While scouring the topic of reparations, searching my mind for a sense of collective agency, my thoughts brought me back to the body. This led me to so-called folk healers, and then plants and herbs, with a deeper study of their generative and regenerative properties. One day, while listening to MF Doom’s Special Herbs beat tapes for the umpteenth time, it dawned on me that I wanted to create an analog in writing, equally ambitious and free, a primer, to help us collectively remember to take care of our bodies regardless of the violence that regularly gets inflicted on our physical selves and psyches.
The whole world is anemic and full of good mannered vampires who crave one another’s broken blood. Broken and blue. Broken and blue. Iron is scarce in us: Fe on the periodic table, fer, in French, the feral element undiscoverable in American silhouettes, missing from the blues blood. Through the lens of industrial capitalism, metals belong in machines and factories. Luckily, if not tragically, our bodies too are mechanized and mined for productivity, they are machines and factories that run on precious metals, they are our displaced and living industries, a connection often missed until these vessels begin to shut down and we wonder what enfeebled us, what we might have neglected for too long.
Start with the blood, which feeds the one hundred trillion cells in the body. The blood of the thing is the truth of the thing. If it is missing minerals, the cells starve, or pull them from the bones, like plants yanking up the earth they live in, leaning toward the serpent. You can tell when you start hunching or feeling arthritic tingles that the blood is hungry, that your body has begun to cannibalize itself. But when we’re told we’re iron deficient, that our blood runs cold, we respond in the same way, we try our hand at old fashioned cannibalism. A slab of steak from the belly of abducted cattle, the rib of a cancerous pig who squealed grotesquely while the machines ground its insides to bits inside of an unmarked brick factory in rural Jesus saves territory. Jesus save us? Broken and blue.
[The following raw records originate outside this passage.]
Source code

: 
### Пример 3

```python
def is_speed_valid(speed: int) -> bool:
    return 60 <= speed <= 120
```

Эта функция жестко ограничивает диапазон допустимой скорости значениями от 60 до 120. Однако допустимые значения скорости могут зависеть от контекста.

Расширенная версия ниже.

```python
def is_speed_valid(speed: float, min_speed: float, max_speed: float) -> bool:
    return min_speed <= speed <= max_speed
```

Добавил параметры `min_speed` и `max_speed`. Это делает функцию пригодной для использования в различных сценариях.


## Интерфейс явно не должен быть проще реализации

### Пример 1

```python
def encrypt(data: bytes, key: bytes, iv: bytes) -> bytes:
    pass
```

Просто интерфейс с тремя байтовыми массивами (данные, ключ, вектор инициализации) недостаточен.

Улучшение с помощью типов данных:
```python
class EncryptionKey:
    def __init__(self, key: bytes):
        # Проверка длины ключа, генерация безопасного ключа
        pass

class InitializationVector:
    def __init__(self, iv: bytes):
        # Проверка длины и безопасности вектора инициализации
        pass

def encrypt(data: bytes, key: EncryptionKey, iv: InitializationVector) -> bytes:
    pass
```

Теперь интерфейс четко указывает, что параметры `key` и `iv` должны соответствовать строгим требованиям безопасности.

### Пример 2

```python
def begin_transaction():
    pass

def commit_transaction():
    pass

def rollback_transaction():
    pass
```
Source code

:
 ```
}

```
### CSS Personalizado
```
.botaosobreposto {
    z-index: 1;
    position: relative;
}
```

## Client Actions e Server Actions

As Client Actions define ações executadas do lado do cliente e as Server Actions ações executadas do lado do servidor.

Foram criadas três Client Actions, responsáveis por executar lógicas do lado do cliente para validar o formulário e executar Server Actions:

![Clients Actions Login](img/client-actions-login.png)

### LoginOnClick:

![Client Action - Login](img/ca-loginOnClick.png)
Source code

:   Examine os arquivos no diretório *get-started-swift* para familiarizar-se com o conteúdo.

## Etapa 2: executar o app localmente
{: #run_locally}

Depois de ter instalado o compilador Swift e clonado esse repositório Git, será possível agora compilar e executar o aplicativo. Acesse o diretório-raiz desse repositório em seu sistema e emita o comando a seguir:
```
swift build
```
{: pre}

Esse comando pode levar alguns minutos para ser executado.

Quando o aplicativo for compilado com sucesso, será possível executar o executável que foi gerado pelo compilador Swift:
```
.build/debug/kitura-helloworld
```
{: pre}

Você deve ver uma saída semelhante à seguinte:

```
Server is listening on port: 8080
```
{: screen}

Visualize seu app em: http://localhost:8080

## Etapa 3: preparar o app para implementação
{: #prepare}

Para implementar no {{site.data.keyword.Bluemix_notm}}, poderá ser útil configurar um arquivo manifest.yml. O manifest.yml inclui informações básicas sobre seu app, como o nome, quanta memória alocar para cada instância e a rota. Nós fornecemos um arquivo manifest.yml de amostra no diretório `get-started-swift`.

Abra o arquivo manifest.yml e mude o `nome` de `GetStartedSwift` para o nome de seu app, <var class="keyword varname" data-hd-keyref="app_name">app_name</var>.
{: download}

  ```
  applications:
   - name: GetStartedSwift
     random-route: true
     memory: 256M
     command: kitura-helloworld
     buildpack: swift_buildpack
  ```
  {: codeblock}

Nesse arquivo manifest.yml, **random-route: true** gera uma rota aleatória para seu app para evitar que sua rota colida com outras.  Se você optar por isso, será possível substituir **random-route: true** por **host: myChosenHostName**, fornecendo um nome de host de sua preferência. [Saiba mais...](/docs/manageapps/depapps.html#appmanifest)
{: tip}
This animal flesh we try on as medicine and addiction further acidifies the blood and so more calcium is pulled from the bones and we become cesspools full of semi-digested and rotting proteins, unable to hold ourselves up, bellies rolling onto the horizon, our joints swell, lazy cowering in the upper back that narrows the scope of heart muscle and pinches the nerves in our necks, and we suffer a near constant hunger because we have not fed ourselves. We name it desire and will, though it is the opposite, because we are still starving, still anemic and lacking the magnetic charge that is our birthright. Iron from the blood of other animals is a false hope at salvation, a parasitic temptation, it does not assimilate in the human body besides as the gunk of hopeless inertia.
Only produce grown in mineral rich soil and eaten in abundance can restore the electromagnetism of our mangled human blood and unwind its pernicious anemia. Sarsaparilla, nature’s original root beer, in bloom from August 15 to November 15 in the northern hemisphere, can restore the balance of the blood and therefore help us establish a set of healthy red blood cells, which renew themselves every four months based on what we feed them. There’s no way to get all of the minerals you need even from plant foods, but herbs like sarsaparilla help restore the homeostasis that food consumption cannot, especially if your food is grown in today’s mineral deficient soil (which it is, don’t play yourself). Be always finna work a root.